Financial services companies subject to the Gramm-Leach-Bliley Act (GLBA) are treated somewhat differently under the CCPA. However, the CCPA does apply to some personal information that financial institutions handle. Kristen Mathews and Adam Fleisher, attorneys in Morrison & Foerster’s Privacy + Data Security Group, authored an article for Bloomberg Law that covers the compliance burdens that even financial institutions have under the California Consumer Privacy Act, and evaluates whether, how, and how fast, these burdens can be met.
“In general, it appears that the CCPA will apply to financial institutions with respect to information that is not collected for a GLBA purpose (i.e., not in the context of the provision of financial services primarily used for personal, family, or household purposes) and therefore is not collected ‘pursuant to’ the GLBA,” Kristen and Adam write. “One way to conceptualize how the CCPA could apply to a financial institution, therefore, is by considering people, activities, and information that could fall outside of the GLBA and therefore be subject to the CCPA.”

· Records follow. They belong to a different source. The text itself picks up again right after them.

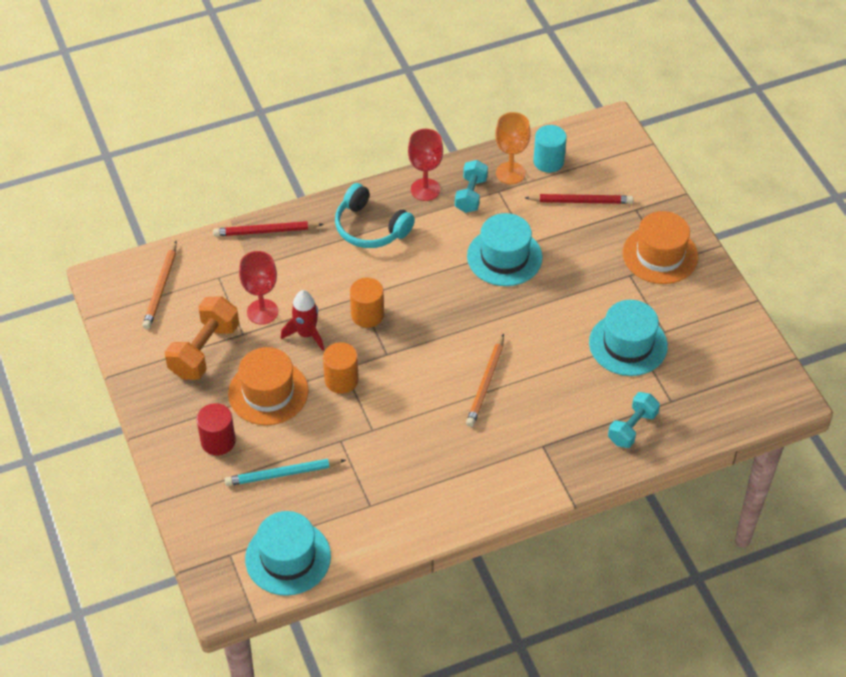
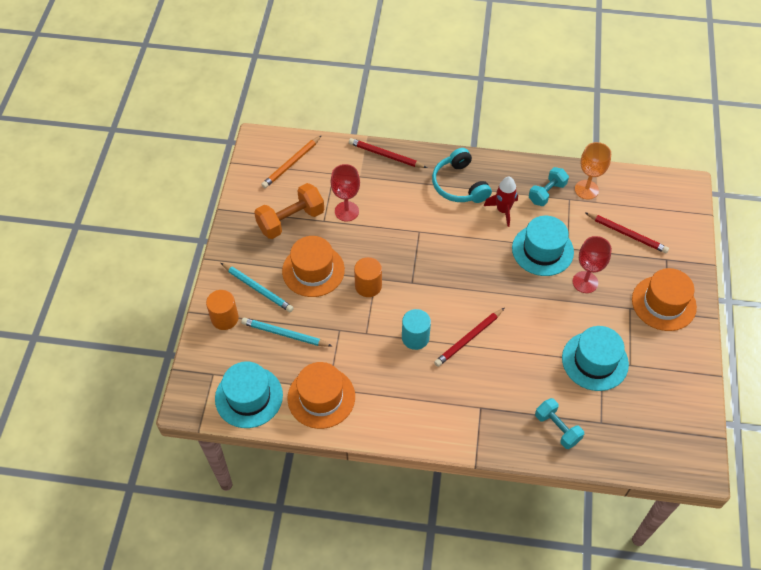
camera: 30 degrees right, 5 degrees up
red cylinder [196,403,236,455] -> turquoise pencil [221,263,294,312]
red rocket [281,290,324,351] -> red rocket moved to [484,177,518,227]
orange cylinder [350,277,384,328] -> orange cylinder moved to [206,290,239,330]
red goblet [408,129,443,201] -> red goblet moved to [572,236,612,293]
orange pencil [466,334,504,427] -> red pencil [434,308,504,367]
turquoise cylinder [533,125,567,173] -> turquoise cylinder moved to [402,309,431,350]
turquoise dumbbell [608,392,660,448] -> turquoise dumbbell turned 75 degrees clockwise [535,398,584,449]
none -> orange hat [288,362,355,429]

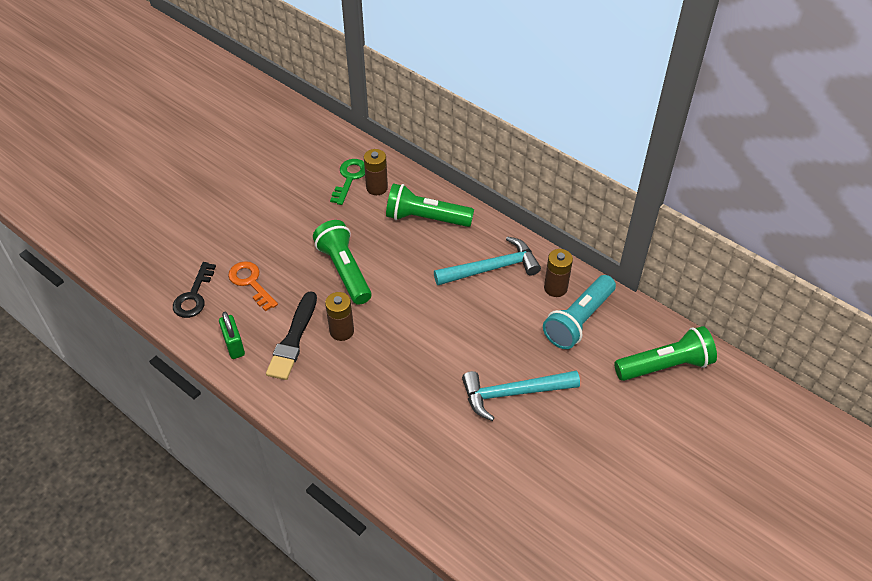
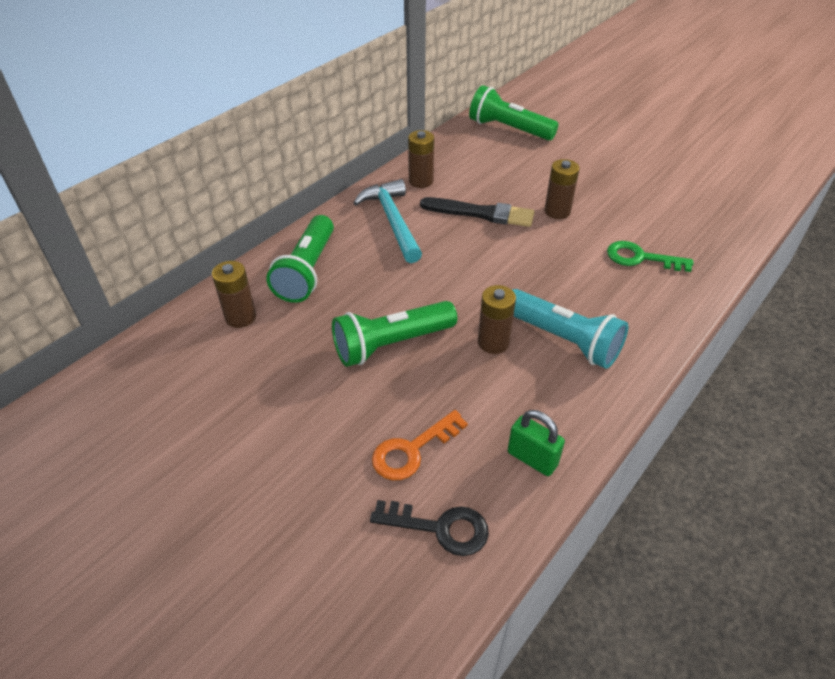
camera: 90 degrees left, 5 degrees down
green padlock [219,312,245,359] -> green padlock turned 60 degrees clockwise [508,410,565,476]
black brush [266,291,317,380] -> black brush moved to [420,197,534,227]
green key [330,159,365,205] -> green key moved to [607,241,693,272]
turquoise hammer [462,371,580,421] -> brown battery [545,159,580,219]
turquoise flashlight [543,275,616,349] -> turquoise flashlight moved to [512,289,628,369]
green flashlight [614,326,717,381] -> green flashlight turned 45 degrees counterclockwise [469,85,559,141]

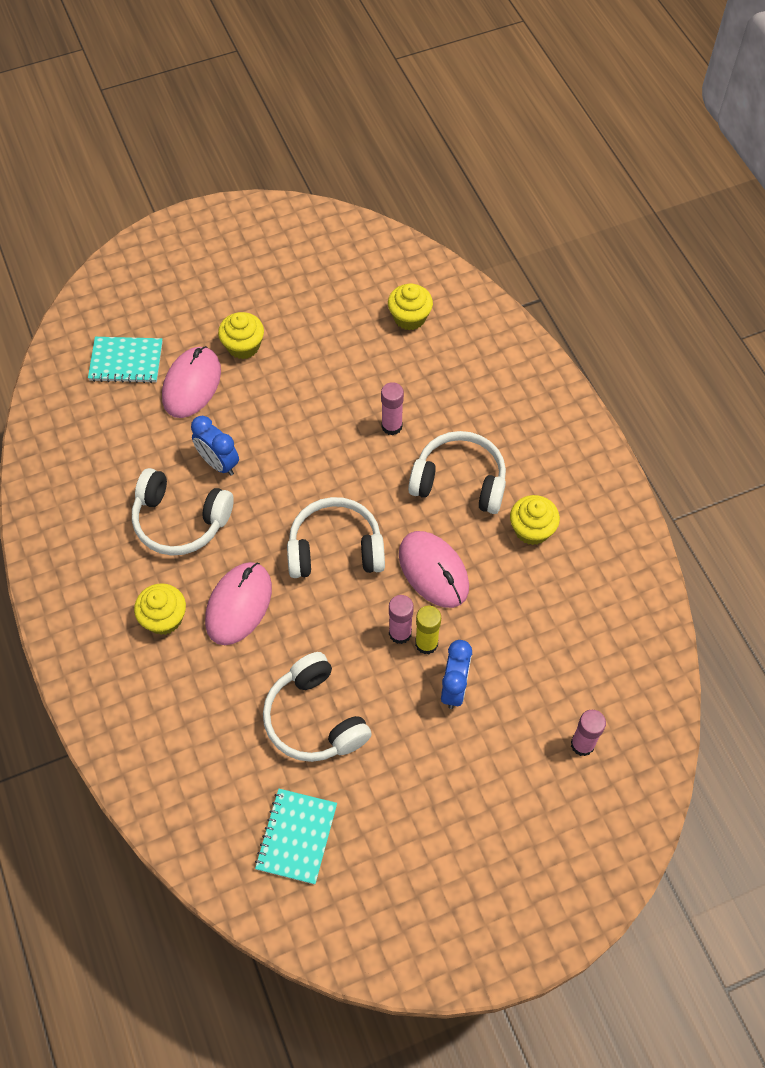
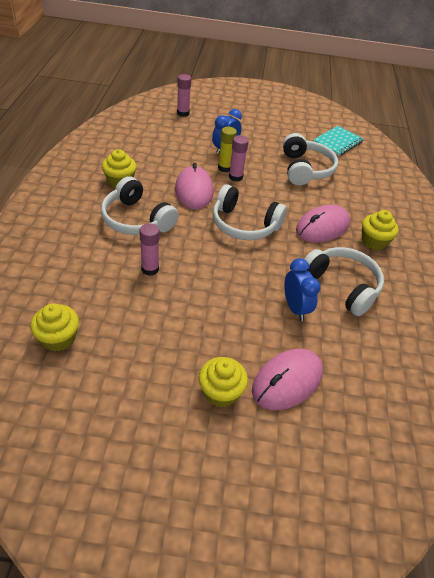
camera: 155 degrees left, 15 degrees down
turquoise notebook [88,337,163,383] -> none

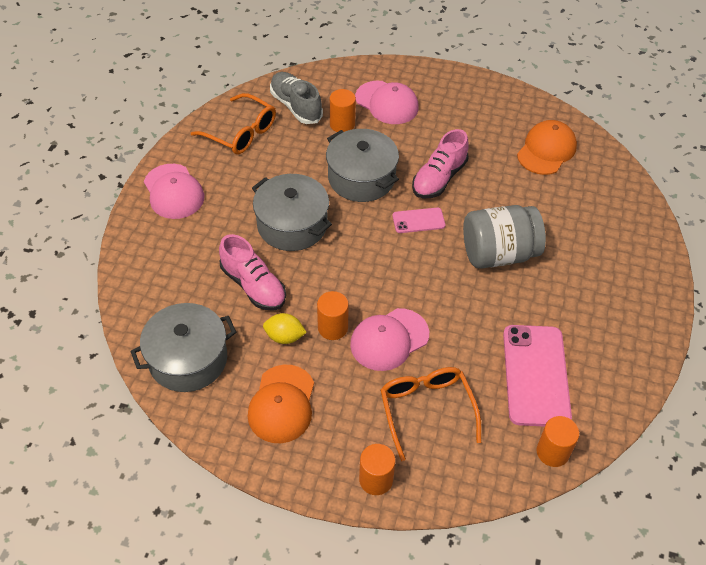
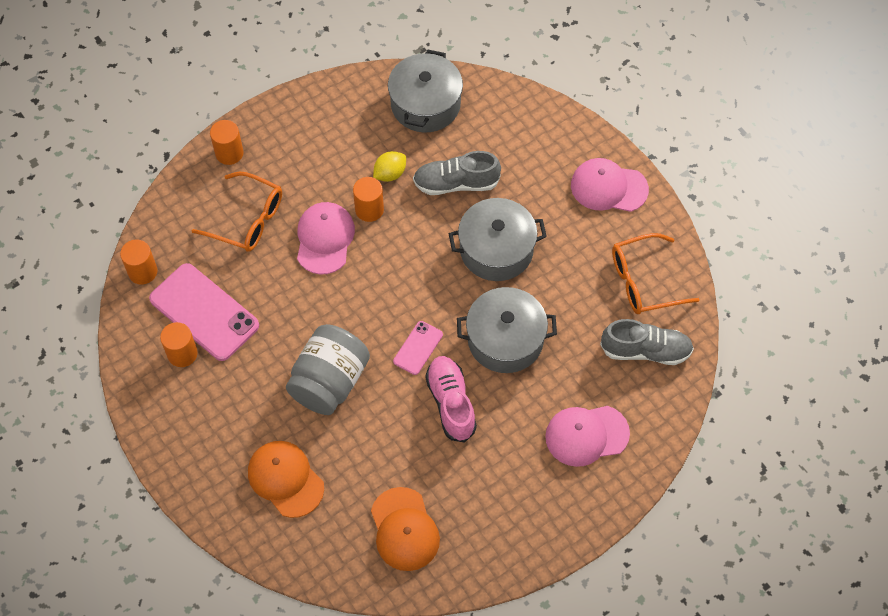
camera: 130 degrees right, 10 degrees up
pink shoe [219,234,286,311] -> grey shoe [413,151,501,195]
orange cap [247,365,314,443] -> orange cap moved to [248,441,324,518]
orange cylinder [330,89,356,132] -> orange cylinder moved to [160,322,198,367]

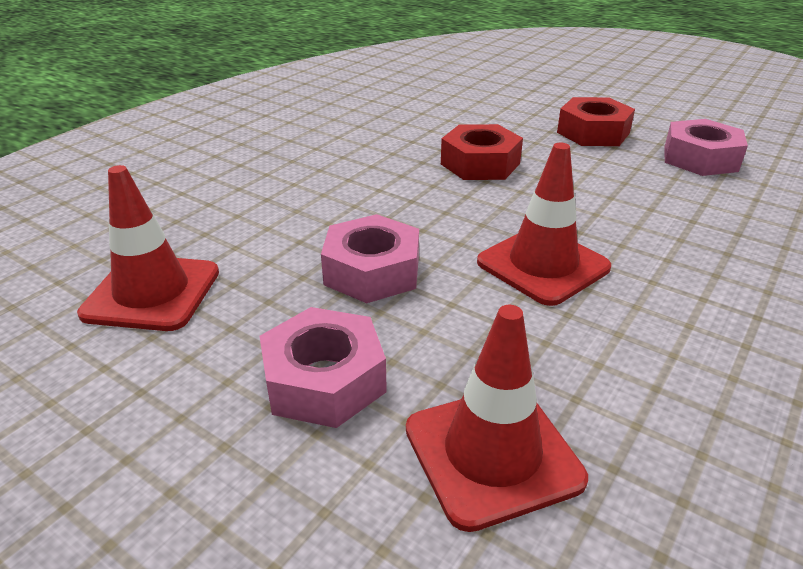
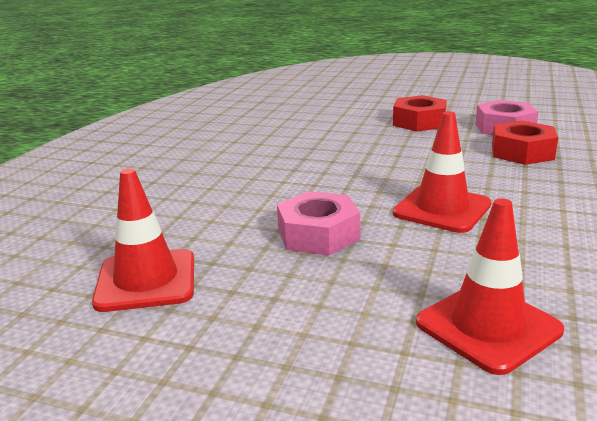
camera: 15 degrees left, 10 degrees down
pink nut [260,307,387,428] -> none
red nut [441,124,523,180] -> red nut moved to [492,120,558,165]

Kristen and Adam also advise that: “if they haven’t already, financial services companies that have personal information of individuals who reside in California should consider evaluating the personal information they collect that may be subject to the CCPA, the types of ‘consumers’ they interact with as defined under the CCPA as a result, and what they need to do to be ready for the law when it becomes operative.”